Bevespi Aerosphere approved in China for patients with COPD

LONDON: AstraZeneca’s Bevespi Aerosphere (glycopyrronium/formoterol fumarate) has been approved in China as a maintenance treatment to relieve symptoms in patients with chronic obstructive pulmonary disease (COPD), including chronic bronchitis and/or emphysema.

The approval by the National Medical Products Administration (NMPA) was based on positive results from the Phase III PINNACLE 4 trial in which Bevespi Aerosphere demonstrated a statistically significant improvement in lung function as measured by trough forced expiratory volume in one second (FEV1), compared to its monotherapy components and placebo, all administered twice daily via pressurised metered-dose inhaler (pMDI) in patients with moderate to very severe COPD.

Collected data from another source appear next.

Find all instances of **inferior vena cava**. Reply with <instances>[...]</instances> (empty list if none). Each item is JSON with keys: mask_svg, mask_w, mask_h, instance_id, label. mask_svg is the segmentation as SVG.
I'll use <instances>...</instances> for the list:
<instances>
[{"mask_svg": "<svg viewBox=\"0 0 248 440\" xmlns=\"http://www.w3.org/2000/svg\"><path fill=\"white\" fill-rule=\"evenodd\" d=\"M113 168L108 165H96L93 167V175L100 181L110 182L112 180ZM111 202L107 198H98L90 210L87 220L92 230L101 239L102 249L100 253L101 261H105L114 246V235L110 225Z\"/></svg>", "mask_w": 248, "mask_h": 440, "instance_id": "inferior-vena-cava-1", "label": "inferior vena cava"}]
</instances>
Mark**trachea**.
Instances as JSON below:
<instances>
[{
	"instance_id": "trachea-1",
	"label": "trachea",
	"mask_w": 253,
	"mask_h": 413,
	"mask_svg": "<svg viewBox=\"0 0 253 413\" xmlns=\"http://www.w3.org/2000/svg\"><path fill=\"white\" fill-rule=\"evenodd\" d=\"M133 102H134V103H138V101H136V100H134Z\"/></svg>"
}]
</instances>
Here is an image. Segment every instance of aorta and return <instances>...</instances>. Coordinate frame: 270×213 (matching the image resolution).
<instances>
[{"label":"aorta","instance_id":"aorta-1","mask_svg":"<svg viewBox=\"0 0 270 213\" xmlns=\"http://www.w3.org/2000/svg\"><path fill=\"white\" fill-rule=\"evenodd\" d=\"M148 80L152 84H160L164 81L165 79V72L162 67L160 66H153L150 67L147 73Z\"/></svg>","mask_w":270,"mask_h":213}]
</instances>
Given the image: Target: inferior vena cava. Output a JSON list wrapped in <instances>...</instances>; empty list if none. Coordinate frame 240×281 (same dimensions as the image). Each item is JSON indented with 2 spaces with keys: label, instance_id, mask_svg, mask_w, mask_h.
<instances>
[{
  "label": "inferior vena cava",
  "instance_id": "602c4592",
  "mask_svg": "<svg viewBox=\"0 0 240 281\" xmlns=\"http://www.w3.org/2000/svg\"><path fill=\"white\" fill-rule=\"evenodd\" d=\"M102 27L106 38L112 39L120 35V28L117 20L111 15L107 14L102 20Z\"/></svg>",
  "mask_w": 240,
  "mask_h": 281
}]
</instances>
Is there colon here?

The trial formed part of the broader PINNACLE clinical trials programme showing efficacy and safety and involving more than 5,000 patients across Asia, Europe and the US.

This was the first approval by the NMPA for a maintenance, fixed-dose, long-acting dual bronchodilator combination therapy in a pMDI, which uses the innovative Aerosphere delivery technology.

Mene Pangalos, Executive Vice President, BioPharmaceuticals R&D, said: “Chronic obstructive pulmonary disease affects almost 100 million people in China and presents a significant patient and public health burden. The use of maintenance combination therapies in China is increasing year-on-year and the approval of Bevespi Aerosphere offers an important new treatment and choice of inhaler for patients, particularly those with limited lung function and advanced age who may benefit from using a pressurised metered-dose inhaler.”

Bevespi Aerosphere is already approved in the US, EU, Japan and other countries for the long-term maintenance treatment of moderate to very severe COPD.